Se detuvo al distinguir un destello de oro que surgía de debajo de la manga de un ergothiano, y se acercó más para examinarla. En un santiamén, el hombre, que había parecido tan condescendiente, se abalanzó sobre ella y consiguió agarrarla, haciéndola girar hacia él al tiempo que le arrebataba el cuchillo de la mano. El mercader, sorprendentemente fuerte, apoyó la afilada hoja del arma bajo la garganta de la mujer.

—¡Quieto! —gritó a Maldred.

—¡Suéltala! —espetó el hombretón—. ¡Ahora!

—No todos los comerciantes son presas fáciles —replicó el ergothiano—. ¡No entregamos nuestras mercancías fácilmente a los bandidos! —Su compañero introdujo las manos bajo la camisa y sacó dos dagas de hoja ondulada de unas fundas ocultas—. Oímos hablar de robos por estos senderos y venimos bien preparados. ¡Ahora retroceded vosotros! ¡Y soltad las armas!

Maldred y Dhamon no se movieron, y ninguno de ellos hizo el menor gesto de soltar las armas.

—Si la matas —dijo Dhamon tajante—, sólo significará menos gente entre la que dividir el botín. —Observó la expresión enfurecida de Riki pero mantuvo la expresión indiferente—. Además, se pasa el día quejándose. Y nos iría bien un poco de silencio.
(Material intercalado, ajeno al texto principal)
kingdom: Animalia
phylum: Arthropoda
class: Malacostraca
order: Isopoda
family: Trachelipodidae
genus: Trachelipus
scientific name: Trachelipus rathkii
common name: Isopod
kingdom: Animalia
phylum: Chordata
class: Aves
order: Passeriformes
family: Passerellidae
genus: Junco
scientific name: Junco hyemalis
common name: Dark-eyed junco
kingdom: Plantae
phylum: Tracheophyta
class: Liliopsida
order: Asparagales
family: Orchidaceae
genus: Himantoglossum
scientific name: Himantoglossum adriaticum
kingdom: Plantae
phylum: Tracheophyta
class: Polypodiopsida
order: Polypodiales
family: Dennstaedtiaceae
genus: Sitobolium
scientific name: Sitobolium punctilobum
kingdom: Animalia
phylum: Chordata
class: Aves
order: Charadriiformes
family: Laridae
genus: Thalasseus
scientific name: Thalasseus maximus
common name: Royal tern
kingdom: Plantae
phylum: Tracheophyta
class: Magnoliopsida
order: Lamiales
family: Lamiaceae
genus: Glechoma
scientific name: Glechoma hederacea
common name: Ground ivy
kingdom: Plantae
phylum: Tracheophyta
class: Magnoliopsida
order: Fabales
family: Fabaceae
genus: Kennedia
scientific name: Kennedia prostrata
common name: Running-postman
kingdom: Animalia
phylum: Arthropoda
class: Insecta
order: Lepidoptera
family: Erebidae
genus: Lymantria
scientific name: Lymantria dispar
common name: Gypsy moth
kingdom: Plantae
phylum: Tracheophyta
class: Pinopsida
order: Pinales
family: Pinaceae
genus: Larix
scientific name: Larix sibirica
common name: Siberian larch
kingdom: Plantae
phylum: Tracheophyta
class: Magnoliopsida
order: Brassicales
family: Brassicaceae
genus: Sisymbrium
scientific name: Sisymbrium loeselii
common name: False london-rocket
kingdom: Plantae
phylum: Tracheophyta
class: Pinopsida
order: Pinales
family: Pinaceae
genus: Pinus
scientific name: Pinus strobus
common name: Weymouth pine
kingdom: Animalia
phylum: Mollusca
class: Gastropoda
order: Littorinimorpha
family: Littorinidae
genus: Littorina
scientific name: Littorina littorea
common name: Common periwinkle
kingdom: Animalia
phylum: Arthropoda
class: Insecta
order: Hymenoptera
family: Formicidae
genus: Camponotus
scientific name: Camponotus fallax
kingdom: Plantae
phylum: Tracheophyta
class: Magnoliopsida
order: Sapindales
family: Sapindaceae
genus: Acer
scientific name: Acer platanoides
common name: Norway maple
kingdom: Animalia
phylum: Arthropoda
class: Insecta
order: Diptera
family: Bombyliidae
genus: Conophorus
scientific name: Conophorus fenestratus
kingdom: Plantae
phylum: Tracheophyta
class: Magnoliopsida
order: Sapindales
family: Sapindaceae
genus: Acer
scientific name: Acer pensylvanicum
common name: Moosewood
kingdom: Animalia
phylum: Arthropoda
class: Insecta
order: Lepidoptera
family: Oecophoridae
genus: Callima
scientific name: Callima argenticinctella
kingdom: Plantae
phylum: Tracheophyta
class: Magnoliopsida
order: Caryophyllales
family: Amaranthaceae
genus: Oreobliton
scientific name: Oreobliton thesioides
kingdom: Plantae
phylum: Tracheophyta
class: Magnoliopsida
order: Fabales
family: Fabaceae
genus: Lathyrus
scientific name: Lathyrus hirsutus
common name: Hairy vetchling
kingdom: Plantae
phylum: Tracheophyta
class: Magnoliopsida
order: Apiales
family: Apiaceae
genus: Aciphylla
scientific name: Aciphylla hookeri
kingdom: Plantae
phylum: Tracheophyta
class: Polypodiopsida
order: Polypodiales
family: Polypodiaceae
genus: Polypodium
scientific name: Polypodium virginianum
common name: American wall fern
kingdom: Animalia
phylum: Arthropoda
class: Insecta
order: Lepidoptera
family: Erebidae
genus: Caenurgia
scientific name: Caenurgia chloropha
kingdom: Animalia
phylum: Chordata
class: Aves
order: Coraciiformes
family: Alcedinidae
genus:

Tras lo que parecieron varios minutos larguísimos, en los que el único sonido era el viento susurrando por el desfiladero, Dhamon movió los hombros, una señal dirigida a Maldred de que había evaluado a los ergothianos y estaba listo.

El hombretón dio un paso en dirección a los dos hombres, observando a los otros comerciantes con el rabillo del ojo.

—Estaréis muertos antes de que podáis cortarle el cuello —afirmó—. Soy más rápido que vosotros. Y realmente preferiría no mataros. Sin duda tenéis parientes en alguna parte que preferirían que siguierais con vida. Así pues, ¿por qué no soltáis las espadas? Viviréis para ver el día de mañana.